JSONDecodeError: Expecting value: line 1 column 1 (char 0) when scaping SEC EDGAR


My codes are as follows:

import requests
import urllib
from bs4 import BeautifulSoup

year_url = r"https://www.sec.gov/Archives/edgar/daily-index/2020/index.json"
year_content = requests.get(year_url)
decoded_year_url = year_content.json()

I could run the exactly same codes last year, but when I ran it yesterday, the warning popped up: "JSONDecodeError: Expecting value: line 1 column 1 (char 0)" Why? How should I solve the problem? Thanks a lot!


Solution

  • Apparently the SEC has added rate-limiting to their website, according to this GitHub issue from May 2021. The reason why you're receiving the error message is that the response contains HTML, rather than JSON, which causes requests to raise an error upon calling .json().

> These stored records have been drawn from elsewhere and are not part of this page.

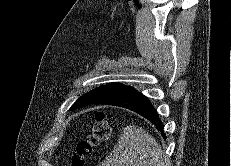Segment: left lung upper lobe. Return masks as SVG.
<instances>
[{"mask_svg": "<svg viewBox=\"0 0 231 166\" xmlns=\"http://www.w3.org/2000/svg\"><path fill=\"white\" fill-rule=\"evenodd\" d=\"M121 83H108L106 85H101L99 88H96L92 91H89L82 97H80L70 108V110H76L78 108L85 107L89 104H91L94 100L99 98L100 96L114 90L118 86H120Z\"/></svg>", "mask_w": 231, "mask_h": 166, "instance_id": "left-lung-upper-lobe-1", "label": "left lung upper lobe"}]
</instances>
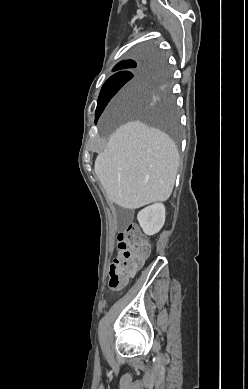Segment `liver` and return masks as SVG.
I'll list each match as a JSON object with an SVG mask.
<instances>
[{
    "label": "liver",
    "mask_w": 248,
    "mask_h": 389,
    "mask_svg": "<svg viewBox=\"0 0 248 389\" xmlns=\"http://www.w3.org/2000/svg\"><path fill=\"white\" fill-rule=\"evenodd\" d=\"M135 92L123 89L115 102L129 106ZM179 152L164 132L140 121L120 126L100 153L94 170L108 199L120 207L137 209L166 201L173 190Z\"/></svg>",
    "instance_id": "liver-1"
}]
</instances>
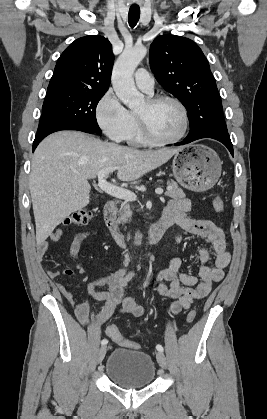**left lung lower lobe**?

    To resolve this, you need to add the User-agent header to your request. I can access the JSON with the following:

    import requests
    import urllib
    from bs4 import BeautifulSoup
    
    year_url = r"https://www.sec.gov/Archives/edgar/daily-index/2020/index.json"
    year_content = requests.get(year_url, headers={'User-agent': '[specify user agent here]'})
    decoded_year_url = year_content.json()